基本的なケースでは問題なく動いていましたが、
画面遷移と画面回転が重なった場合に、
restoreState() の失敗ケースを十分に考慮できていなかったことが、
今回のクラッシュにつながっていました。
該当コード(修正前)
画面回転時の状態復元では、WebView#restoreState() をそのまま呼び出していました。
if (savedInstanceState != null) {
binding.webview.restoreState(savedInstanceState)
} else {
binding.webview.loadUrl(url)
}
この実装では、restoreState() の戻り値を特に確認していませんでした。

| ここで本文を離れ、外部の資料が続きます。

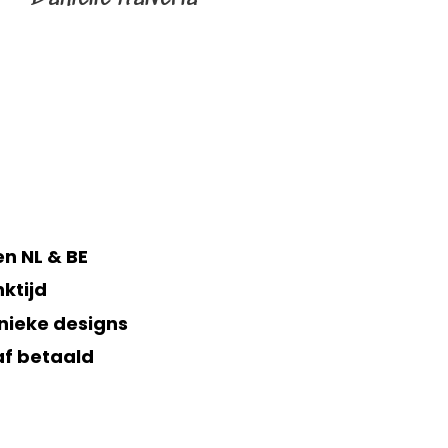
n NL & BE
ktijd
nieke designs
af betaald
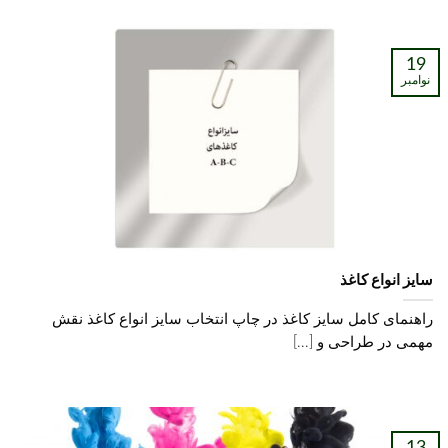
19
نوامبر
سایز انواع کاغذ
راهنمای کامل سایز کاغذ در چاپ انتخاب سایز انواع کاغذ نقش
مهمی در طراحی و [...]
13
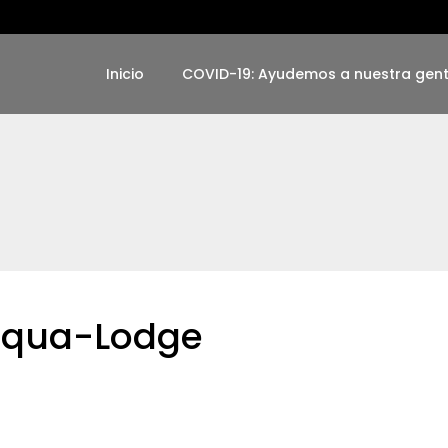
Inicio
COVID-19: Ayudemos a nuestra gen
cqua-Lodge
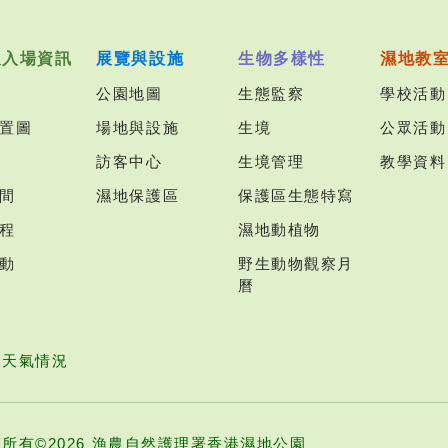
及入場資訊
展覽與設施
生物多樣性
濕地教
公園地圖
生態監察
學校活動
置圖
場地與設施
生境
公眾活動
訪客中心
生境管理
教學資料
間
濕地保護區
保護區生態特寫
程
濕地動植物
動
野生動物觀察月
曆
園天氣情況
所有©2026 漁農自然護理署香港濕地公園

WebView#restoreState() は、復元に成功すると WebBackForwardList を返しますが、
何らかの理由で失敗した場合は null を返すことがあります。
修正前のコードでは、このケースを考慮していなかったため、
画面回転や画面遷移のタイミングによっては
クラッシュにつながっていました。
バグの修正
今回対応したポイントは、主に次の2点です。
-
restoreState()の戻り値を確認し、失敗時は初期 URL を読み込む -
onSaveInstanceState()で安全に状態保存を行う
restoreState() のフォールバック
val restored = binding.webview.restoreState(savedInstanceState)
if (restored == null) {
binding.webview.loadUrl(url)
}
状態復元に失敗した場合は、
通常の初期表示に戻すようにしました。
onSaveInstanceState() の修正
override fun onSaveInstanceState(outState: Bundle) {
super.onSaveInstanceState(outState)
saveWebViewState(outState)
}
private fun saveWebViewState(outState: Bundle) {
if (::binding.isInitialized) {
binding.webview.saveState(outState)
}
}
Fragment のライフサイクルを考慮し、
binding が初期化されている場合のみ状態保存を行うようにしています。
バグ修正の背景と考察
WebView#restoreState() は、公式ドキュメント上でも
復元に失敗した場合は null を返すと記載されています。
https://developer.android.com/reference/android/webkit/WebView#restoreState(android.os.Bundle)
画面回転と画面遷移が重なると、Fragment の View が再生成され、
保存された状態と WebView の内部状態がうまく噛み合わなくなることがあります。
そのような状況では、restoreState() が失敗し、
null が返ることがあるようです。
今回の対応から、restoreState() を使う場合は
フォールバック処理を用意しておくと安心だと感じました。
まとめ
-
WebView#restoreState()は、失敗するとnullを返すことがあるようです - 画面回転対応では、Fragment のライフサイクルを意識することが大切です
- 状態復元がうまくいかなかった場合に備えて、
フォールバック処理を入れておくと安心です
WebView の画面回転対応を行う際の、
ひとつの事例として参考になれば幸いです。